WASHINGTON -- President-elect Donald Trump needs to heal, not revel. That is, he must work on healing the divided country he is about to lead, not continue to revel in his victory with a round of thank-you rallies.

Instead, we see: Trump griping about the political correctness of being named “person of the year.” Quieting, but not really, chants of “lock her up.” Revving up the crowd against the “very dishonest” media. Thanking African-Americans who “didn’t come out to vote.” Jabbing at the “foolish” White House press secretary for daring to point out that candidate Trump had encouraged Russian hacking.

Crybaby, the Trump supporters will tweet. He won, get over it.
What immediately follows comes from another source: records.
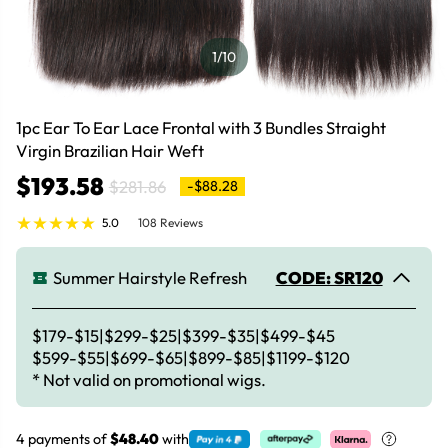
1
/10
1pc Ear To Ear Lace Frontal with 3 Bundles Straight
Virgin Brazilian Hair Weft
$193.58
$281.86
-$88.28
5.0
108 Reviews
Summer Hairstyle Refresh
CODE: SR120
$179-$15|$299-$25|$399-$35|$499-$45
$599-$55|$699-$65|$899-$85|$1199-$120
* Not valid on promotional wigs.
4 payments of
$48.40
with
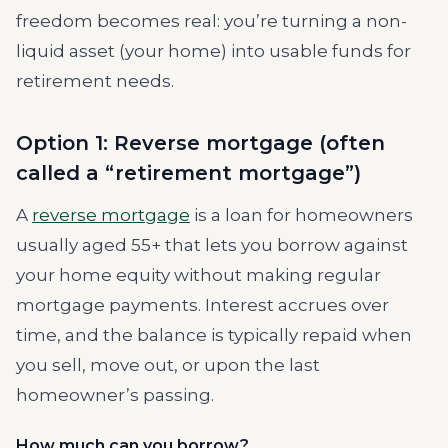
freedom becomes real: you’re turning a non-
liquid asset (your home) into usable funds for
retirement needs.
Option 1: Reverse mortgage (often
called a “retirement mortgage”)
A
reverse mortgage
is a loan for homeowners
usually aged 55+ that lets you borrow against
your home equity without making regular
mortgage payments. Interest accrues over
time, and the balance is typically repaid when
you sell, move out, or upon the last
homeowner’s passing.
How much can you borrow?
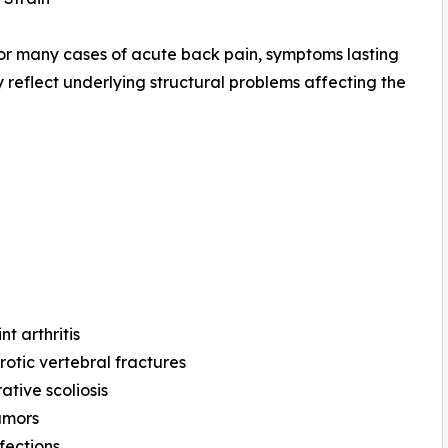
or many cases of acute back pain, symptoms lasting
 reflect underlying structural problems affecting the
nt arthritis
otic vertebral fractures
tive scoliosis
umors
nfections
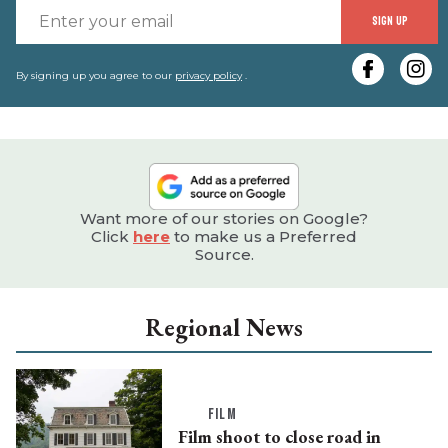
E
SIGN UP
y
e
By signing up you agree to our
privacy policy
.
Want more of our stories on Google?
Click
here
to make us a Preferred
Source.
Regional News
FILM
Film shoot to close road in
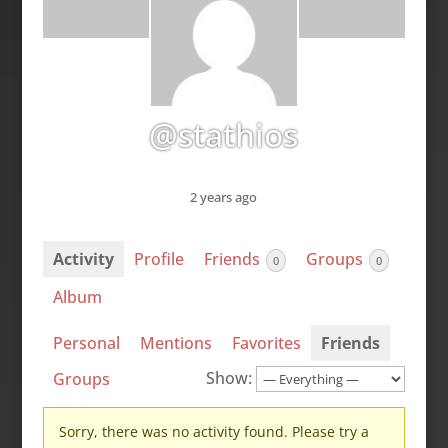
@stathios
2 years ago
Activity
Profile
Friends
Groups
0
0
Album
Personal
Mentions
Favorites
Friends
Show:
Groups
Sorry, there was no activity found. Please try a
But the president-elect is the one who seems to be having a hard time getting over it, or rising above, or inhabiting the responsibility -- the majesty -- of his new role.
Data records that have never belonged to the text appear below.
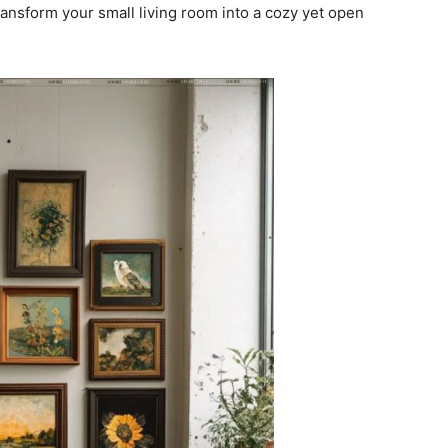
transform your small living room into a cozy yet open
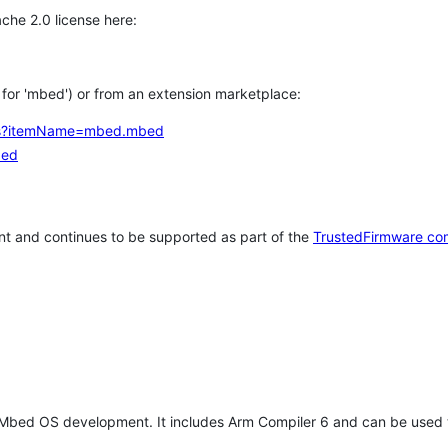
che 2.0 license here:
h for 'mbed') or from an extension marketplace:
tems?itemName=mbed.mbed
bed
t and continues to be supported as part of the
TrustedFirmware co
 Mbed OS development. It includes Arm Compiler 6 and can be used 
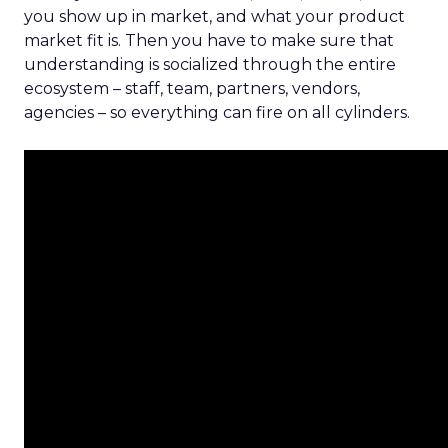
you show up in market, and what your product
market fit is. Then you have to make sure that
understanding is socialized through the entire
ecosystem – staff, team, partners, vendors,
agencies – so everything can fire on all cylinders.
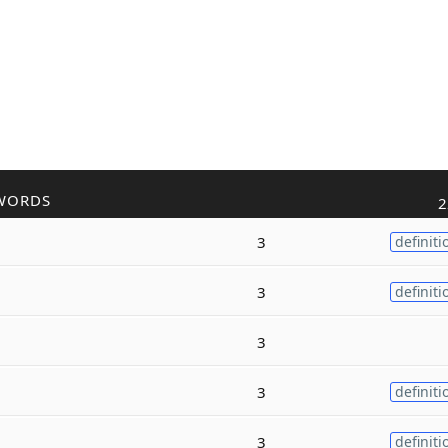
WORDS
2
3
definiti
3
definiti
3
3
definiti
3
definiti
“Elections have consequences, and at the end of the day, I won,” a newly sworn-in President Obama said eight years ago. So I accept: Trump won, Hillary Clinton lost. That has consequences for personnel and policy.
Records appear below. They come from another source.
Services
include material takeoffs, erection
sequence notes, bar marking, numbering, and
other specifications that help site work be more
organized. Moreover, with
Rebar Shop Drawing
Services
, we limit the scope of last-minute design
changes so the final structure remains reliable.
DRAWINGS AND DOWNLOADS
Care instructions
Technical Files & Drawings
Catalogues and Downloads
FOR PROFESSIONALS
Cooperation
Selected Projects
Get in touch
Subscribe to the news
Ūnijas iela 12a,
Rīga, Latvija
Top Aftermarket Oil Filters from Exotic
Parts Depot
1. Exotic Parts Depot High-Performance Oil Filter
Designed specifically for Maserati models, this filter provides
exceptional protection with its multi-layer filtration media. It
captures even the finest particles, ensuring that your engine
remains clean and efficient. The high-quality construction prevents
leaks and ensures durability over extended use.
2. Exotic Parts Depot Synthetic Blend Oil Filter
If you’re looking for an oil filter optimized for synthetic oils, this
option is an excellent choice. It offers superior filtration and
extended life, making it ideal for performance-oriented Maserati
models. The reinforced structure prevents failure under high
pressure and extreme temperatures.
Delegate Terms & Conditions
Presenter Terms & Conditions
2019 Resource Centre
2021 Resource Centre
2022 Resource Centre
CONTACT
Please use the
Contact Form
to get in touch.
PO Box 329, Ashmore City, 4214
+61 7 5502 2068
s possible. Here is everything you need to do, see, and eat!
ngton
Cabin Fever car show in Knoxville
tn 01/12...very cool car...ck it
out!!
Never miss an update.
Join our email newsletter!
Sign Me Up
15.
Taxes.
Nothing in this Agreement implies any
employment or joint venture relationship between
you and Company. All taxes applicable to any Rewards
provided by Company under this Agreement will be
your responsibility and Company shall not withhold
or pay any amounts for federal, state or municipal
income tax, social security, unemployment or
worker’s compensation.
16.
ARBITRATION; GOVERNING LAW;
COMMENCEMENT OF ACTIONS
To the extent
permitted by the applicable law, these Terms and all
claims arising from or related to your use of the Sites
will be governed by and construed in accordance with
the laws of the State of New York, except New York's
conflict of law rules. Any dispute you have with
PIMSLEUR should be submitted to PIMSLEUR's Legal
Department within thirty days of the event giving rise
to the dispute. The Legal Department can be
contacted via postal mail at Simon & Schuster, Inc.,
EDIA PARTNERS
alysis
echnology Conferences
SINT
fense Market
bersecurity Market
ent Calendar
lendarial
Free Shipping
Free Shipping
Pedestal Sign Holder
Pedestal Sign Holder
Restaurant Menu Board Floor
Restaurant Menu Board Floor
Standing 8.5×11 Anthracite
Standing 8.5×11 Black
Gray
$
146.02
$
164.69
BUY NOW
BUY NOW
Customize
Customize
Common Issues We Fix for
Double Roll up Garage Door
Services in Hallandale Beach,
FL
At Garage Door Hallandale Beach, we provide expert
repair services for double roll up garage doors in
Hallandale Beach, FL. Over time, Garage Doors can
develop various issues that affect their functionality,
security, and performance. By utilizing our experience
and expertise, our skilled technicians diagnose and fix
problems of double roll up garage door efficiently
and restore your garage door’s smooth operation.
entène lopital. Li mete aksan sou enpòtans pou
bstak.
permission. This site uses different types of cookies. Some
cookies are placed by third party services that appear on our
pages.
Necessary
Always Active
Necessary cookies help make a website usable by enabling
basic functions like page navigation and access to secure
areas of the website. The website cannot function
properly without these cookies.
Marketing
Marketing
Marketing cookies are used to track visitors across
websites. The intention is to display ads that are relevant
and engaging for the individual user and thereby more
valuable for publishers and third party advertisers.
But the manner of winning and the scope of victory also have consequences. Let Trump proclaim his Electoral College “landslide” -- not true. Let him insist that he would have triumphed in the popular vote as well, “if you deduct the millions of people who voted illegally.” Deduct away, notwithstanding that there is zero evidence of such massive fraud.

Even by Trump math, he will preside over a deeply divided country. Half its citizens, or more, are worried about what a Trump presidency augurs. They doubt that he has the temperament or experience for the job. It is Trump’s responsibility to reassure and reach out to them. It is his duty to consider -- not summarily reject -- evidence that Russia may have intervened on his behalf.

 

This is the sixth presidential transition I have witnessed, beginning with Jimmy Carter to Ronald Reagan in 1980, and the mood of the city is like no other. Anxious does not begin to convey the profound sense of worry.

The Reagan parallel may be most instructive. His election was greeted with a degree of shocked condescension by a large segment of the city’s permanent establishment. The conservative blueprint of the Heritage Foundation was ascendant. The Reagan people swept into town for the inauguration, with their furs and limousines, and it felt like an invasion, a hostile takeover of government. Plus ca change.

But for all the disdain with which Reagan was greeted, the genial star of “Bedtime for Bonzo” was a far less frightening figure than Trump. He had governed the nation’s largest state; he had a clear, and clearly understood, political philosophy. The establishment may have disagreed with Reagan; it did not view him with dread.

Thus, the Washington Post editorial board, the day of Reagan’s inauguration, acknowledged “the political and ideological meaning of the Reagan victory,” yet noted approvingly that the new president “has shown ... an ease and openness and willingness to expand his perspective that is as admirable as it is essential -- essential to a successful presidency.”